Explicit and Implicit Growth – What is the difference?

It refers to how the prospect of future rental growth, beyond the Estimated Rental Value at the valuation date, is considered in the valuation.

Implicit* means the prospect for rental growth is factored into the yield, therefore if there is anticipation rents will improve over the coming years from the existing ERV today, an investor will pay a keener (smaller) yield in anticipation of a larger yield becoming receivable in the near future.

Explicit means the prospect for rental growth is factored into the expected rental cashflow, by “growing the rent” manually from the current ERV to predicted future levels using informed assumptions. In other words the rent is grown “explicitly” from its ERV today.

*In Investment Valuation, unless requested otherwise, we use factual information as at the valuation date. Our valuations are therefore growth Implicit**

9

Before commencing a valuation instruction, what three steps must you first undertake?

CIT.

Exercise goal: Retype the whole text on explicit and implicit rental growth above, word for word.

(Bounding boxes and keypoints)
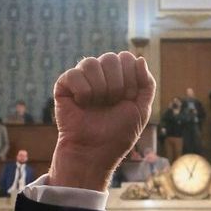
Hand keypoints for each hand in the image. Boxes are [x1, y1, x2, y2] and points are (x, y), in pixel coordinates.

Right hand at [50, 51, 155, 189]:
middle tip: (111, 104)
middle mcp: (100, 74)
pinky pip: (74, 74)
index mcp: (118, 76)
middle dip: (116, 85)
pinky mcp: (63, 85)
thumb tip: (139, 58)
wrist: (95, 152)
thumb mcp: (141, 110)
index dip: (130, 79)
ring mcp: (81, 78)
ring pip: (91, 63)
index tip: (127, 100)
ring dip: (99, 89)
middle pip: (110, 58)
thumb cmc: (117, 134)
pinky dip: (82, 92)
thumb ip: (146, 84)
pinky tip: (81, 105)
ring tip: (96, 106)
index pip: (126, 58)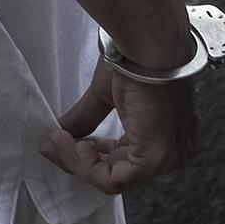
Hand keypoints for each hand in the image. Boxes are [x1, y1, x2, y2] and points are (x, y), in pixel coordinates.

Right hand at [41, 61, 196, 194]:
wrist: (148, 45)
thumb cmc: (139, 59)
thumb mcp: (107, 95)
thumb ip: (88, 119)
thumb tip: (62, 132)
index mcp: (167, 136)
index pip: (124, 159)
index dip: (90, 154)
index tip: (61, 140)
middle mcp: (172, 154)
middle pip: (117, 172)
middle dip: (79, 159)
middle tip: (52, 144)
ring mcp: (166, 160)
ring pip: (112, 178)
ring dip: (77, 161)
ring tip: (57, 139)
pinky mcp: (153, 160)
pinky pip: (112, 177)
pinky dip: (84, 164)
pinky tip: (69, 143)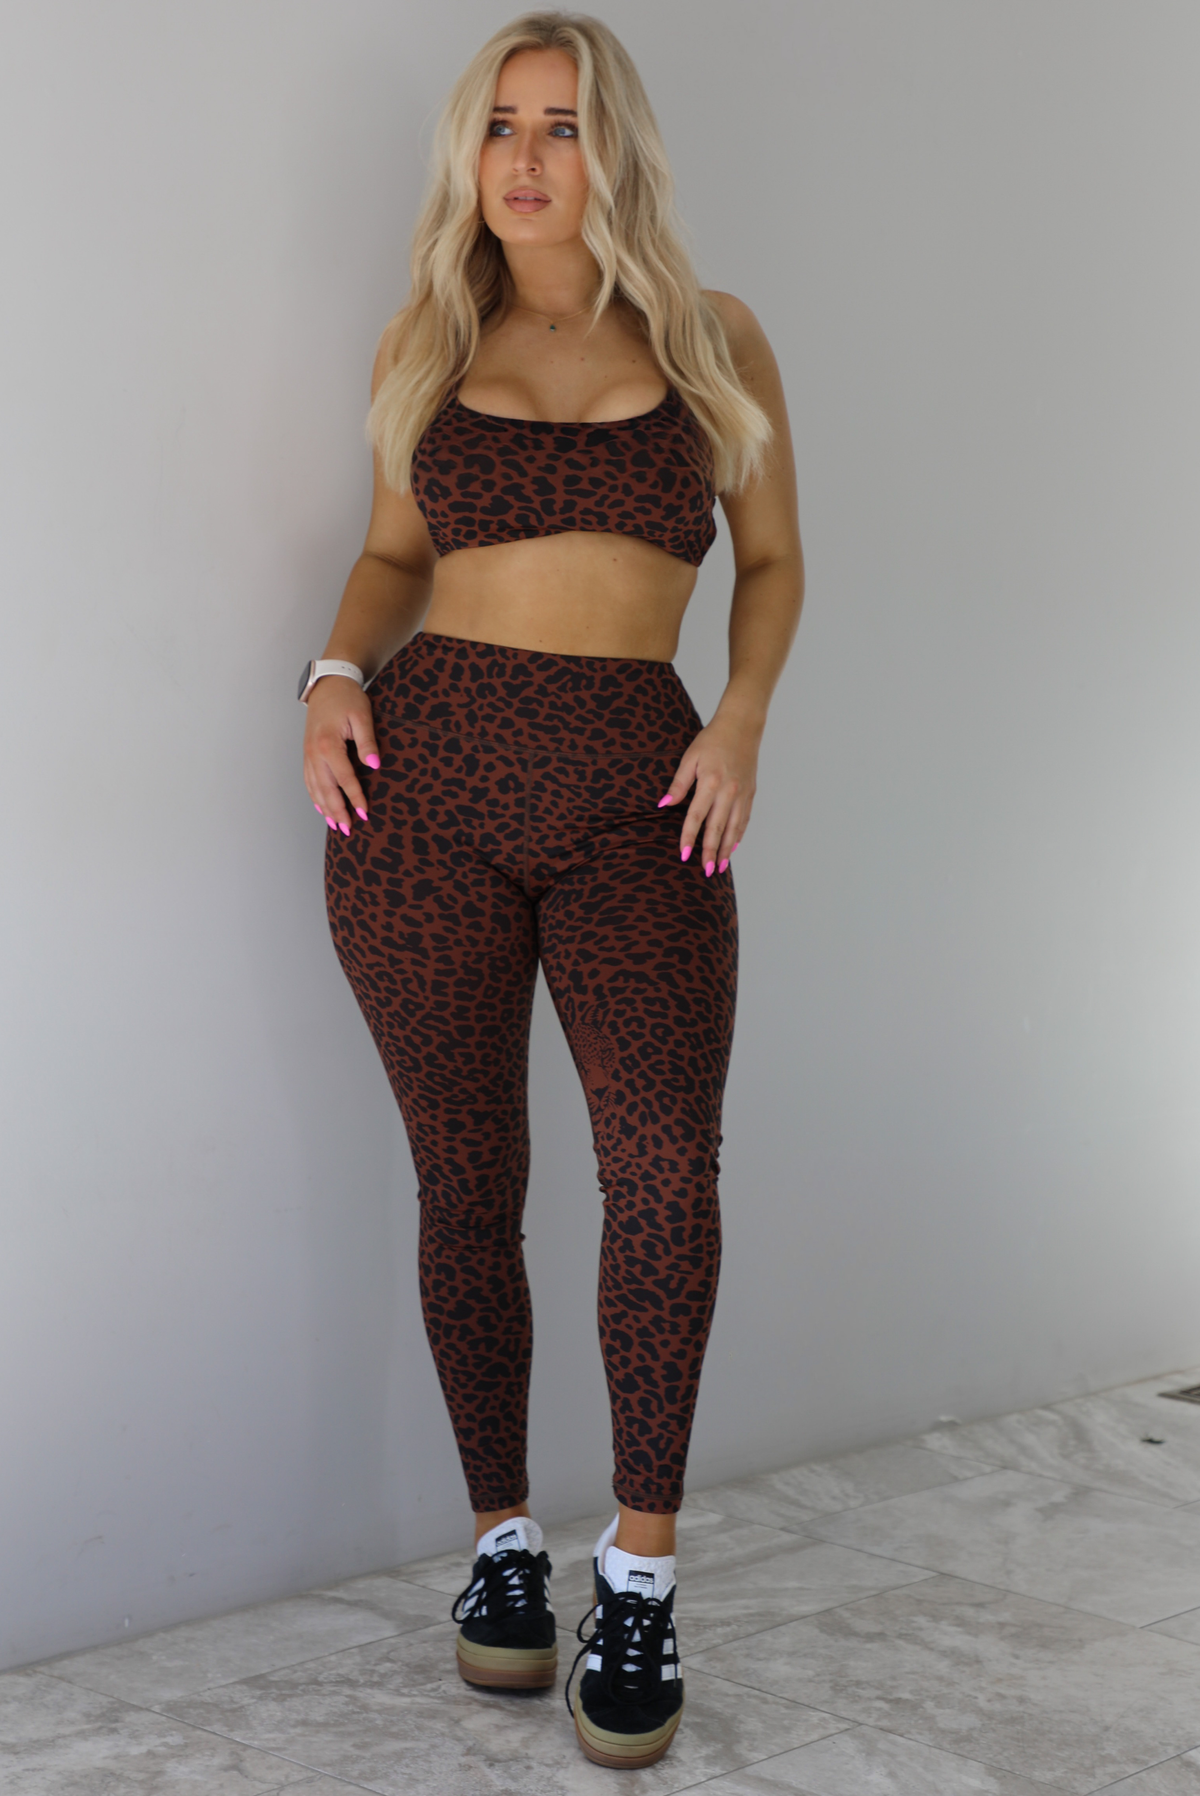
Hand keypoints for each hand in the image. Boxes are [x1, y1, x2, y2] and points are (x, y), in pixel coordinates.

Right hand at [302, 677, 379, 835]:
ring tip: (336, 826)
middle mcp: (314, 753)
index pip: (344, 778)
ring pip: (314, 788)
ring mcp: (308, 754)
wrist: (328, 685)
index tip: (365, 813)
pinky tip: (322, 808)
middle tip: (348, 829)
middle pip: (325, 789)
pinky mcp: (307, 754)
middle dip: (337, 811)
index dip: (355, 798)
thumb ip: (367, 742)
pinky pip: (309, 780)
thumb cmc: (347, 698)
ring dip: (325, 808)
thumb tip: (374, 765)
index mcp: (328, 744)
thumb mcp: (362, 716)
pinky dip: (315, 796)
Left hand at [658, 711, 760, 875]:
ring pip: (734, 828)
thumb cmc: (712, 740)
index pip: (697, 817)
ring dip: (727, 849)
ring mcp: (743, 794)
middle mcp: (729, 791)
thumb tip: (664, 804)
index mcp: (711, 783)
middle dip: (711, 852)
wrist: (742, 726)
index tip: (683, 854)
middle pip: (718, 828)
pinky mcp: (751, 793)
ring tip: (721, 867)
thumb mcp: (690, 757)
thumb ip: (679, 783)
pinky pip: (744, 819)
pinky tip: (733, 846)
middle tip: (706, 871)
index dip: (689, 837)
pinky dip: (739, 835)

Problem solution:
Explicit and Implicit Growth – What is the difference?

It refers to how the prospect of future rental growth, beyond the Estimated Rental Value at the valuation date, is considered in the valuation.

Implicit* means the prospect for rental growth is factored into the yield, therefore if there is anticipation rents will improve over the coming years from the existing ERV today, an investor will pay a keener (smaller) yield in anticipation of a larger yield becoming receivable in the near future.

Explicit means the prospect for rental growth is factored into the expected rental cashflow, by “growing the rent” manually from the current ERV to predicted future levels using informed assumptions. In other words the rent is grown “explicitly” from its ERV today.

*In Investment Valuation, unless requested otherwise, we use factual information as at the valuation date. Our valuations are therefore growth Implicit**

9

Before commencing a valuation instruction, what three steps must you first undertake?

CIT.